Testez également le rendu réel dans Google Search Console. La fonction Inspection d'URL vous montre exactement ce que Googlebot voit et extrait comme données structurées, version mobile comme desktop. Comparez les deux rendus : si des différences apparaissent alors que votre code source est censé être identique, c'est probablement un problème d'exécution JavaScript ou de détection user-agent.
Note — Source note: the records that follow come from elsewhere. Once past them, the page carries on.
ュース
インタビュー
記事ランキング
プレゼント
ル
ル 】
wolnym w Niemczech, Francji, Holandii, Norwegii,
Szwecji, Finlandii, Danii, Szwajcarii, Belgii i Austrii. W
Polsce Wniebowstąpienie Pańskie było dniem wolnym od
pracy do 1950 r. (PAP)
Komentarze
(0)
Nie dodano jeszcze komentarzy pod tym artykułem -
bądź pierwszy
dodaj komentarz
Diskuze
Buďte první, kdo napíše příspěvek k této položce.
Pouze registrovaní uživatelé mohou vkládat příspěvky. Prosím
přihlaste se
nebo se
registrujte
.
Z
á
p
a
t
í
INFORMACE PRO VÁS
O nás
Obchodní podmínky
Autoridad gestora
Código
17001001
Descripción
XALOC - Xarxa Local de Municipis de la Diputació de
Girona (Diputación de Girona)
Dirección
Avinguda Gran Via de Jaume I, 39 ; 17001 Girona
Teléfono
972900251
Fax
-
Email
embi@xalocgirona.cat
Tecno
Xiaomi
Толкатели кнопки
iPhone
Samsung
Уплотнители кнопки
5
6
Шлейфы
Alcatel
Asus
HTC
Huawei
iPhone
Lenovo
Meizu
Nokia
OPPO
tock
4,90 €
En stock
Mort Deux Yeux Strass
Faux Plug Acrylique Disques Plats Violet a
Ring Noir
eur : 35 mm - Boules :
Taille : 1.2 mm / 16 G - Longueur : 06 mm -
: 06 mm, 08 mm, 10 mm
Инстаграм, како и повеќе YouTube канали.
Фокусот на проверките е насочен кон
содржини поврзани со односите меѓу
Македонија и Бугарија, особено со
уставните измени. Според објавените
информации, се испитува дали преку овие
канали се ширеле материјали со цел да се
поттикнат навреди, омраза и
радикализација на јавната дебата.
- Auditer les deux versions avec Rich Results Test et identifier toute absence ou divergence de schema.org
- Centraliser la génération des données structurées via une source unique partagée entre mobile et desktop
- Valider la cohérence des valeurs factuelles (prix, dates, quantités) entre les deux versions
- Configurer un monitoring automatisé pour détecter les désynchronisations après chaque déploiement
- Tester le rendu Googlebot via Search Console pour confirmer que les données structurées sont bien crawlées et interprétées
- Documenter le processus de mise à jour pour garantir que toute modification schema.org est appliquée systématiquement aux deux versions
❓ Questions frequentes
Les données structurées doivent-elles être absolument identiques entre mobile et desktop ?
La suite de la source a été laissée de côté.